In 20 casi gravi oltre alla Nimesulide era riportata la presenza di altri farmaci sospettati di aver causato la reazione, mentre in 29 segnalazioni era riportato l’uso concomitante di altri medicinali.
In entrambi i casi spesso la Nimesulide era associata ad altri medicinali potenzialmente in grado di dare epatossicità quali ad esempio Paracetamolo ( Acetaminofene, Tachipirina ), antibiotici macrolidi o altri FANS.

È stata effettuata una valutazione del nesso di causalità per ogni caso grave o fatale utilizzando l’algoritmo di Naranjo in base al quale solo 1 dei 9 decessi segnalati risulta probabile. Si tratta di un uomo di 69 anni che prese 100 mg/die di Nimesulide in modo saltuario per 7 mesi per dolore.
Iniziò l’assunzione di Nimesulide il 1 agosto 2002 e manifestò un’epatite acuta il 14 marzo 2003.
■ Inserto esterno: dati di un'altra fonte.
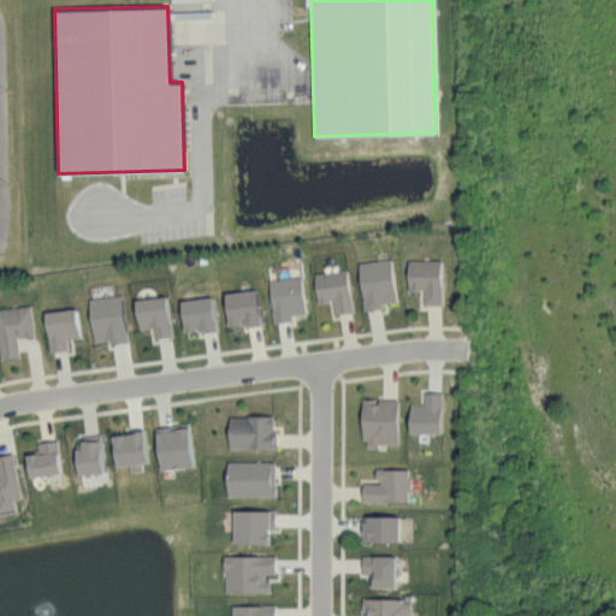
[(360,261),(362,308),(383,308),(383,302),(394,301),(391,259),(360,261)]
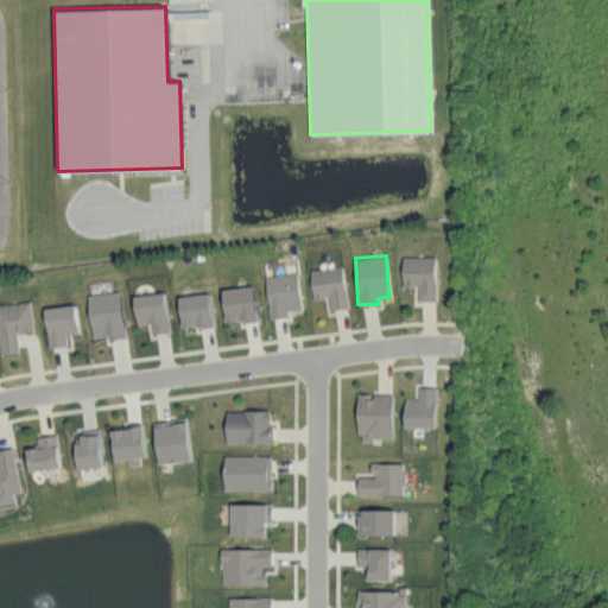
[(435,255),(401,255),(401,285),(417,286),(417,299),(434,299),(435,255)]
Come già detto, la Nimesulide è l’antinfiammatorio più usato in Italia; infatti per l’anno 2006 la prevalenza d’uso è stata pari al 6%, e si stima che gli utilizzatori con spesa a carico del Servizio Sanitario Nazionale ( SSN ) siano stati 3.525.103 con un consumo annuo di 2,9 confezioni per utilizzatore corrispondente a 44 DDD per utilizzatore.
Questi dati non sono comunque esaustivi, perché la quota di consumo della Nimesulide con spesa a carico del SSN è minore rispetto al consumo privato che è aumentato dal 2000 al 2006 di circa il 34%, probabilmente per effetto della nota AIFA 66 e della disponibilità del generico ( con prezzo inferiore ).

I dati nazionali confermano per la Nimesulide un profilo di maggiore epatotossicità, rispetto agli altri antinfiammatori considerati, anche se si tratta di reazioni molto rare.
I dati indicano anche una quota non trascurabile di reazioni gastrointestinali gravi.